##### Kutipan

REPUBLIKA.CO.ID, Mendengar kata bioskop, memori saya langsung berjalan mundur ke tahun 2002. Itu pertama kalinya saya yang masih SMP berani ke bioskop bersama teman-teman (tanpa orang tua).

Kala itu, saya dan tiga orang dari Tebet menuju Menteng, tepatnya ke bioskop Megaria (saat ini bernama Metropole XXI). Lokasinya berada di sudut Jalan Pegangsaan dan Jalan Diponegoro, Jakarta Pusat. Kami berniat menonton film 'Ada Apa dengan Cinta?' (AADC) yang sangat booming waktu itu.
 
Memasuki lobi, orang-orang menoleh ke arah kami. Awalnya saya bingung apa arti pandangan mereka, tapi belakangan saya mengerti arti tatapan itu.
 
Lobi Megaria saat itu penuh sesak dengan anak-anak muda yang juga ingin menonton film AADC. Saking penuhnya, mereka lesehan di lantai. Kondisi serupa tampak di sepanjang koridor bioskop. Pemandangan orang-orang lesehatan di lantai bioskop tak lagi kita jumpai saat ini, sebab pengelola bioskop melarangnya.
 
Saya dan kawan-kawan sempat kesulitan menuju loket pembelian tiket nonton karena banyaknya orang yang duduk di lantai. Setelah berhasil melewati mereka, sayang, kami kurang mujur. Tiket nonton film AADC ludes sedari siang.
 
Akhirnya saya paham, arti pandangan orang-orang saat pertama kami masuk lobi. Di benak mereka mungkin menganggap kami kurang kerjaan, berani-beraninya baru datang malam hari membeli tiket film, sementara mereka sudah “berebut” sejak siang. Tapi tak apa, toh saya berhasil menontonnya di lain kesempatan, dengan persiapan yang lebih matang.
 
Sedikit cerita tentang bioskop Megaria. Kondisi bioskop yang saya datangi 19 tahun lalu tidak seperti sekarang. Struktur utama bangunan memang masih sama. Status Metropole yang ditetapkan pada 1993 sebagai cagar budaya kelas A tak memungkinkan bangunan tersebut dirombak. Bangunan bergaya Art Deco masih tetap dipertahankan oleh bioskop pertama di Jakarta ini.

##########

### Ketentuan Latihan
1. Menurut kutipan tentang bioskop Megaria, di mana letak bioskop itu?
2. Teruskan kutipan tentang bioskop Megaria, mulai setelah kalimat terakhirnya.
Baris-baris data tidak ada hubungannya dengan kutipan tentang bioskop Megaria.

##### Baris Data

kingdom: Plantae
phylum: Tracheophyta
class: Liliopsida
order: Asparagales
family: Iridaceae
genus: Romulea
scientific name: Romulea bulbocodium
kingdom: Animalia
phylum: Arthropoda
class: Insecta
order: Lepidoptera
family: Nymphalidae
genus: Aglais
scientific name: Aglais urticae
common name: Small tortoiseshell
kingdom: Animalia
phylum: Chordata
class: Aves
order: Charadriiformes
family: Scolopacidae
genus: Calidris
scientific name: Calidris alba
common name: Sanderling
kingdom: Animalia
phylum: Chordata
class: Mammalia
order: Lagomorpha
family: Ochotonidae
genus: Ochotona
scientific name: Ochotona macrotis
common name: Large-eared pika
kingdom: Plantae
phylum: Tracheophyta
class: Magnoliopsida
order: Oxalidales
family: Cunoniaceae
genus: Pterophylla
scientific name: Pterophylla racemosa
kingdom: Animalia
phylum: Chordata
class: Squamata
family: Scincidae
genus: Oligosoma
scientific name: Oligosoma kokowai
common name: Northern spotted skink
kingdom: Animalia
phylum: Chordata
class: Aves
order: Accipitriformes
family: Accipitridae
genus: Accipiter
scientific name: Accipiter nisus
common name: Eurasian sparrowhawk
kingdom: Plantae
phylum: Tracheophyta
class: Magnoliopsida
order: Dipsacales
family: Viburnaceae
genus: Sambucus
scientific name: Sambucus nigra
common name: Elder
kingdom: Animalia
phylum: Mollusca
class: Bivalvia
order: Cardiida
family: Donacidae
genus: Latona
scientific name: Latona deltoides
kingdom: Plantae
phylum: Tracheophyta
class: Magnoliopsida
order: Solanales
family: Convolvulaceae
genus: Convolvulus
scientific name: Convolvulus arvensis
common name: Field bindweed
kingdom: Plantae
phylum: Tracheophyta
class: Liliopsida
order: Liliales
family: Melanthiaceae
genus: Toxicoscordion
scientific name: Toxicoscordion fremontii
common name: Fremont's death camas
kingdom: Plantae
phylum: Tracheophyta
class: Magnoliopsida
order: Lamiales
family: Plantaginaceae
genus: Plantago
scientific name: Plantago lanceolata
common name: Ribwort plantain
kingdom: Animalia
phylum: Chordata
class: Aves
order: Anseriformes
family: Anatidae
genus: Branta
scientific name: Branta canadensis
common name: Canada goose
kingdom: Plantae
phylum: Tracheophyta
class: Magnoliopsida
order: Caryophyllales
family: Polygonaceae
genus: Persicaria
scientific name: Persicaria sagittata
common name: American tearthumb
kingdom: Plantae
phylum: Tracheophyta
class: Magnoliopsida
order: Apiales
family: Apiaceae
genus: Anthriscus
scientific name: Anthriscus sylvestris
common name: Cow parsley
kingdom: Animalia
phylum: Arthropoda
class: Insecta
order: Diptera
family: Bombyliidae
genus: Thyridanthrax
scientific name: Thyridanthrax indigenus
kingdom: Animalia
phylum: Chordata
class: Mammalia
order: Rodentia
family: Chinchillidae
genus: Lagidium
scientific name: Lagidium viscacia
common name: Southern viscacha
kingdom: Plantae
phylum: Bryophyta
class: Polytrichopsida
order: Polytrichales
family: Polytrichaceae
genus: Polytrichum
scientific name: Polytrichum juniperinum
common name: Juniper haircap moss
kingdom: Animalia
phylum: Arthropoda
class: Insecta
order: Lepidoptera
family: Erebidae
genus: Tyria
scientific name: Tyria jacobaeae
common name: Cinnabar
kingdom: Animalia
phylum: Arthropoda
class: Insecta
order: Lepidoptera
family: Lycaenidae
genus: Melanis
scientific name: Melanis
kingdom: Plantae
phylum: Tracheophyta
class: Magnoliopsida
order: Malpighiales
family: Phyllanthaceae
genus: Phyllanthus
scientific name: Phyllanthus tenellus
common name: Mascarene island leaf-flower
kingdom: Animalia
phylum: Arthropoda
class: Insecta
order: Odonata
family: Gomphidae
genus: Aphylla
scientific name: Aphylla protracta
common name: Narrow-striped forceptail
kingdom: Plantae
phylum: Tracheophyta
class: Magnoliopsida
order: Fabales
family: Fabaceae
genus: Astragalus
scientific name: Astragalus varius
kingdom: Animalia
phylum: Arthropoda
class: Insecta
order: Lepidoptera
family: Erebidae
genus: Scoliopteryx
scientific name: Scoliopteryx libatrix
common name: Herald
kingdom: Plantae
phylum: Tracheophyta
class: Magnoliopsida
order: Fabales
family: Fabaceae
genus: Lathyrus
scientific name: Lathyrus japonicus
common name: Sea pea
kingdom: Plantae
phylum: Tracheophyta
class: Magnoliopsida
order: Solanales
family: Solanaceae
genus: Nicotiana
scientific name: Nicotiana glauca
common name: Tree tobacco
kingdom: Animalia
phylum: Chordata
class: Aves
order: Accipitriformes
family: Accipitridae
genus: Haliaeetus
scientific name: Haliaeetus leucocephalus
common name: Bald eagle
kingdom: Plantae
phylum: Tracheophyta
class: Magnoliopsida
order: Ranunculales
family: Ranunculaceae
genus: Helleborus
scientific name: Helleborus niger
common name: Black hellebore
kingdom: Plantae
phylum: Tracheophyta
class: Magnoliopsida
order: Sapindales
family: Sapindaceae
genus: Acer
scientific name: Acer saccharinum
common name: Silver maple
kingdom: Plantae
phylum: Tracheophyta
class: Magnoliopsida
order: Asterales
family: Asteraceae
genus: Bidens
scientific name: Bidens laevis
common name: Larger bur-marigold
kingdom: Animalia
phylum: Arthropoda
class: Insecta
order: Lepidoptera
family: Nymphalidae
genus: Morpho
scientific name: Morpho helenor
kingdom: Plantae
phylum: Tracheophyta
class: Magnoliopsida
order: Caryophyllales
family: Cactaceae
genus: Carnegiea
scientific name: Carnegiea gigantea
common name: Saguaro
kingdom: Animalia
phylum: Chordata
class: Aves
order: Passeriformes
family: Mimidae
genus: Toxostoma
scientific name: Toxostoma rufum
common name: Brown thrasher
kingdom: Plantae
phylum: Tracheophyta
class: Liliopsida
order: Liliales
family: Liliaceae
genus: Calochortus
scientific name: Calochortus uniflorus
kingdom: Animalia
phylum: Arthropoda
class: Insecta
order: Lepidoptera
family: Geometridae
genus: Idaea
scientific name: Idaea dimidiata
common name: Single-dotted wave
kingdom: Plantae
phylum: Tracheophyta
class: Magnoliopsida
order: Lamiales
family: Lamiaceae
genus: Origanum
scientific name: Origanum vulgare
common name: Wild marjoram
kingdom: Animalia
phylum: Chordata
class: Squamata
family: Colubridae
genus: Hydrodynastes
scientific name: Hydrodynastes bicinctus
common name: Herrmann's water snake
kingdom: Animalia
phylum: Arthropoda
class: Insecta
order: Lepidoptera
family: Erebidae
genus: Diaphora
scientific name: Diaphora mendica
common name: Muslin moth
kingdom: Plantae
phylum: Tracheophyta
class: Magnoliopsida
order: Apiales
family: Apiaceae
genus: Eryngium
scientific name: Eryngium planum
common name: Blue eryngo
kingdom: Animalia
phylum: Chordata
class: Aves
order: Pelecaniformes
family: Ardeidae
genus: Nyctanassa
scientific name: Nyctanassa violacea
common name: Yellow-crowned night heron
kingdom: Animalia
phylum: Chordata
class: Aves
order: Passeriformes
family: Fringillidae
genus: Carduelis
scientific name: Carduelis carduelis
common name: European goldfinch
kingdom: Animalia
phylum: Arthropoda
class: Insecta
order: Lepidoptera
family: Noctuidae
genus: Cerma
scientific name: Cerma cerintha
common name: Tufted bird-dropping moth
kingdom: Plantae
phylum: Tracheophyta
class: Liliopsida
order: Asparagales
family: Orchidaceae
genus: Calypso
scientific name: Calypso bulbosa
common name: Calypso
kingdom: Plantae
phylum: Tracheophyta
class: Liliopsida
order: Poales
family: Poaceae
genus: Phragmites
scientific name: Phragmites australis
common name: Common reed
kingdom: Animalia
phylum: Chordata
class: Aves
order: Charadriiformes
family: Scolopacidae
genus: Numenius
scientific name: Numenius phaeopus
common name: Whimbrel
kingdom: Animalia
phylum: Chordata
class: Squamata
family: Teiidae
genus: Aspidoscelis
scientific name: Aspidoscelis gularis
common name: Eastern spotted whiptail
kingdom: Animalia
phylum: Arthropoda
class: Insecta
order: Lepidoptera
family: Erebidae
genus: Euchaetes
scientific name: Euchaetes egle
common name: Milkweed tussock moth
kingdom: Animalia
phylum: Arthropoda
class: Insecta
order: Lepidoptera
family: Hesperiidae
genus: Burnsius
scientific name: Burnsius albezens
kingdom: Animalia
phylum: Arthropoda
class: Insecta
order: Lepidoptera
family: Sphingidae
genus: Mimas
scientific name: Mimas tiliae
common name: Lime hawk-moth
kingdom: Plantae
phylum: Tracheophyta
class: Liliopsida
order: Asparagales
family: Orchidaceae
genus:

##########

### Hasil Tugas
1. Di sudut Jalan Pegangsaan dan Jalan Diponegoro, Jakarta Pusat.

2.
Namun, kondisi lobi jauh berbeda. Dulu, masih tampak ala kadarnya. Kini, bioskop yang berubah namanya menjadi Metropole XXI sejak 2008 itu menjelma menjadi cantik. Kesan klasik masih sangat dipertahankan. Tetapi, ada tambahan ornamen yang membuat penonton betah. Ada pilar kayu, lampu gantung, dan pintu berwarna putih dengan perpaduan gaya lawas dan modern.
 
Mungkin bagi sebagian orang yang datang ke Metropole XXI akan menganggap kondisi tersebut biasa saja, tak ada bedanya dengan bioskop lain di Jakarta. Namun bagi saya, perubahan ini membahagiakan. Senang rasanya melihat bioskop yang dulu saya datangi sangat sumpek, kini menjadi sangat nyaman dan bagus.
 
Kondisi penuh sesak bioskop oleh penonton tak hanya saya alami di Jakarta. Ketika berkuliah di Semarang pada 2006 hingga 2010, saya juga sering mengalaminya. Maklum, saat itu hanya ada dua bioskop di Kota Atlas tersebut yakni di Mal Ciputra dan E-Plaza.
 
Setiap film blockbuster dirilis, muda-mudi sudah antre sejak pukul 10.00 WIB, bersamaan dengan jam mal dibuka. Di bioskop 21 Mal Ciputra, antrean mengular jauh melewati pintu masuk bioskop. Seingat saya, antrean itu terjadi saat penayangan film 'Iron Man', 'The Dark Knight', 'Transformers', 'Harry Potter', 'Twilight', 'Fast & Furious', dan 'Ayat-Ayat Cinta'. Meski mengantre sejak pagi, banyak juga yang hanya kebagian jadwal nonton malam.
 
Dari sana terlihat kecintaan orang-orang pada film maupun bioskop sangat besar. Bisa jadi juga karena saat itu layanan film streaming belum banyak seperti sekarang sehingga mereka mengandalkan bioskop sebagai alternatif hiburan.
 
Saat ini, antrean gila-gilaan di bioskop jarang ditemui. Mungkin karena sudah ada layanan pembelian tiket secara daring yang membuat penonton tak perlu antre bermenit-menit atau berjam-jam untuk menikmati film favorit mereka. Ditambah lagi jumlah bioskop bertambah sehingga orang-orang bisa menyebar, tidak terkonsentrasi di lokasi yang sama.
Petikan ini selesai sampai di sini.